Update the listing below by changing every "bounded" to "capped" and leaving all other text the same.

[RECORDED DATA — start]

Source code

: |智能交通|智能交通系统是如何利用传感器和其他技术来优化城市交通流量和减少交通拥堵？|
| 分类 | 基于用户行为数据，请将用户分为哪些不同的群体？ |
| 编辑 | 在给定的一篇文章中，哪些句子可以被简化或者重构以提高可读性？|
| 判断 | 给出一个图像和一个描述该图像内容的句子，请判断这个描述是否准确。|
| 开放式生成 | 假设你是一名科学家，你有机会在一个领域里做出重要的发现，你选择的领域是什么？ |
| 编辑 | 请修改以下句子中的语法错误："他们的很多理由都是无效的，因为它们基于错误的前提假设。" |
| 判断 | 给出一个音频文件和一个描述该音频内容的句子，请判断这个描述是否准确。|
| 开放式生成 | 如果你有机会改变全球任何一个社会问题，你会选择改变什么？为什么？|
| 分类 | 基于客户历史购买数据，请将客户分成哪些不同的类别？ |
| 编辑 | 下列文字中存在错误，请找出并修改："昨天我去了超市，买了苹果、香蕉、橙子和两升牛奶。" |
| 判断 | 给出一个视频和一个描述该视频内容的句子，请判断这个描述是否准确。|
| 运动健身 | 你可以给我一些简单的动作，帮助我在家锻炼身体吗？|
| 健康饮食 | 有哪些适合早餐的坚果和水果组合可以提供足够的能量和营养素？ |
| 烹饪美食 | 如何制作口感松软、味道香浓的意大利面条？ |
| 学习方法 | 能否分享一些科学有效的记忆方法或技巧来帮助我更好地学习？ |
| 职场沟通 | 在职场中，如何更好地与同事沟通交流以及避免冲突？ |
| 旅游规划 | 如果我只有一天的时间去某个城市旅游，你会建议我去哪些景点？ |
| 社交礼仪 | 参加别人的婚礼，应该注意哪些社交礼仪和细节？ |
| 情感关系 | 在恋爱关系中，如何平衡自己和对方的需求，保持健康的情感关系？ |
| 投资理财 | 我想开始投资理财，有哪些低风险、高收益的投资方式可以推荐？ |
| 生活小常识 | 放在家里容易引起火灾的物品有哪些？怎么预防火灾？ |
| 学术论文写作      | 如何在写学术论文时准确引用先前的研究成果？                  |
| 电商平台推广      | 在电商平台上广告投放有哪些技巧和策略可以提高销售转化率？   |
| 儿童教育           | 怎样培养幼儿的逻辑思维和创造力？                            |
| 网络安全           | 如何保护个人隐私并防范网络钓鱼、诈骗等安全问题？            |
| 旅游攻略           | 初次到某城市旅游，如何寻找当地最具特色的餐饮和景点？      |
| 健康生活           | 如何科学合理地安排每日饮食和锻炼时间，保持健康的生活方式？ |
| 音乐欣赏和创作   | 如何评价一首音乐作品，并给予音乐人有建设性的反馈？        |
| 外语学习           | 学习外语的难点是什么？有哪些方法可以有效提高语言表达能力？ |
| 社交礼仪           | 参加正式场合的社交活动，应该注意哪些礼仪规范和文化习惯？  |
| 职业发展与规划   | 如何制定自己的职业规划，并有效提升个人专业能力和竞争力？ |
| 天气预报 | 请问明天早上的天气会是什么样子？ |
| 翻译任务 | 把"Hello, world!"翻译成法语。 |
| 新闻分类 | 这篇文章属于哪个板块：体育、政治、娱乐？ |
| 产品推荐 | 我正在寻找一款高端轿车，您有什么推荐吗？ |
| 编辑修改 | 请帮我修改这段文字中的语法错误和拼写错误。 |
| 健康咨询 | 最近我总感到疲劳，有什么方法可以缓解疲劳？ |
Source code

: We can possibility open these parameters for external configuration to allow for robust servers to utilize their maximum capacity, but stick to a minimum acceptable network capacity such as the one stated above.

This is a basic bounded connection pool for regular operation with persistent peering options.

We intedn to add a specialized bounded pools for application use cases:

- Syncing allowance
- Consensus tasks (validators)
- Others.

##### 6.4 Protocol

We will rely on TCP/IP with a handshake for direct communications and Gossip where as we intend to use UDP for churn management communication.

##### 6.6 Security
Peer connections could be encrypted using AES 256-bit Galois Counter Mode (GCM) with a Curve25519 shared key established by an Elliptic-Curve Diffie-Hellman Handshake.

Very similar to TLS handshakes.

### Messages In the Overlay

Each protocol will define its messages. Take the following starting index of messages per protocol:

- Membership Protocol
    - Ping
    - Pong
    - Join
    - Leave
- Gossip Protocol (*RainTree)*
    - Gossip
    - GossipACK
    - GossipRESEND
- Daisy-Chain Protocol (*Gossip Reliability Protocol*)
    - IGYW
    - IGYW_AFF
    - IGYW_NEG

[RECORDED DATA — finish]

ANSWER FOR THE TASK:
Source code

: |智能交通|智能交通系统是如何利用传感器和其他技术来优化城市交通流量和减少交通拥堵？|
| 分类 | 基于用户行为数据，请将用户分为哪些不同的群体？ |
| 编辑 | 在给定的一篇文章中，哪些句子可以被简化或者重构以提高可读性？|
| 判断 | 给出一个图像和一个描述该图像内容的句子，请判断这个描述是否准确。|
| 开放式生成 | 假设你是一名科学家，你有机会在一个领域里做出重要的发现，你选择的领域是什么？ |
| 编辑 | 请修改以下句子中的语法错误："他们的很多理由都是无效的，因为它们基于错误的前提假设。" |
| 判断 | 给出一个音频文件和一个描述该音频内容的句子，请判断这个描述是否准确。|
| 开放式生成 | 如果你有机会改变全球任何一个社会问题，你会选择改变什么？为什么？|
| 分类 | 基于客户历史购买数据，请将客户分成哪些不同的类别？ |
| 编辑 | 下列文字中存在错误，请找出并修改："昨天我去了超市，买了苹果、香蕉、橙子和两升牛奶。" |
| 判断 | 给出一个视频和一个描述该视频内容的句子，请判断这个描述是否准确。|
| 运动健身 | 你可以给我一些简单的动作，帮助我在家锻炼身体吗？|
| 健康饮食 | 有哪些适合早餐的坚果和水果组合可以提供足够的能量和营养素？ |
| 烹饪美食 | 如何制作口感松软、味道香浓的意大利面条？ |
| 学习方法 | 能否分享一些科学有效的记忆方法或技巧来帮助我更好地学习？ |
| 职场沟通 | 在职场中，如何更好地与同事沟通交流以及避免冲突？ |
| 旅游规划 | 如果我只有一天的时间去某个城市旅游，你会建议我去哪些景点？ |
| 社交礼仪 | 参加别人的婚礼，应该注意哪些社交礼仪和细节？ |
| 情感关系 | 在恋爱关系中，如何平衡自己和对方的需求，保持健康的情感关系？ |
| 投资理财 | 我想开始投资理财，有哪些低风险、高收益的投资方式可以推荐？ |
| 生活小常识 | 放在家里容易引起火灾的物品有哪些？怎么预防火灾？ |
| 学术论文写作      | 如何在写学术论文时准确引用先前的研究成果？                  |
| 电商平台推广      | 在电商平台上广告投放有哪些技巧和策略可以提高销售转化率？   |
| 儿童教育           | 怎样培养幼儿的逻辑思维和创造力？                            |
| 网络安全           | 如何保护个人隐私并防范网络钓鱼、诈骗等安全问题？            |
| 旅游攻略           | 初次到某城市旅游，如何寻找当地最具特色的餐饮和景点？      |
| 健康生活           | 如何科学合理地安排每日饮食和锻炼时间，保持健康的生活方式？ |
| 音乐欣赏和创作   | 如何评价一首音乐作品，并给予音乐人有建设性的反馈？        |
| 外语学习           | 学习外语的难点是什么？有哪些方法可以有效提高语言表达能力？ |
| 社交礼仪           | 参加正式场合的社交活动，应该注意哪些礼仪规范和文化习惯？  |
| 职业发展与规划   | 如何制定自己的职业规划，并有效提升个人专业能力和竞争力？ |
| 天气预报 | 请问明天早上的天气会是什么样子？ |
| 翻译任务 | 把"Hello, world!"翻译成法语。 |
| 新闻分类 | 这篇文章属于哪个板块：体育、政治、娱乐？ |
| 产品推荐 | 我正在寻找一款高端轿车，您有什么推荐吗？ |
| 编辑修改 | 请帮我修改这段文字中的语法错误和拼写错误。 |
| 健康咨询 | 最近我总感到疲劳，有什么方法可以缓解疲劳？ |
Source code

: We can possibility open these parameters for external configuration to allow for robust servers to utilize their maximum capacity, but stick to a minimum acceptable network capacity such as the one stated above.

This is a basic capped connection pool for regular operation with persistent peering options.

We intedn to add a specialized capped pools for application use cases:

- Syncing allowance
- Consensus tasks (validators)
- Others.

##### 6.4 Protocol

We will rely on TCP/IP with a handshake for direct communications and Gossip where as we intend to use UDP for churn management communication.

##### 6.6 Security
Peer connections could be encrypted using AES 256-bit Galois Counter Mode (GCM) with a Curve25519 shared key established by an Elliptic-Curve Diffie-Hellman Handshake.

Very similar to TLS handshakes.

### Messages In the Overlay

Each protocol will define its messages. Take the following starting index of messages per protocol:

- Membership Protocol
    - Ping
    - Pong
    - Join
    - Leave
- Gossip Protocol (*RainTree)*
    - Gossip
    - GossipACK
    - GossipRESEND
- Daisy-Chain Protocol (*Gossip Reliability Protocol*)
    - IGYW
    - IGYW_AFF
    - IGYW_NEG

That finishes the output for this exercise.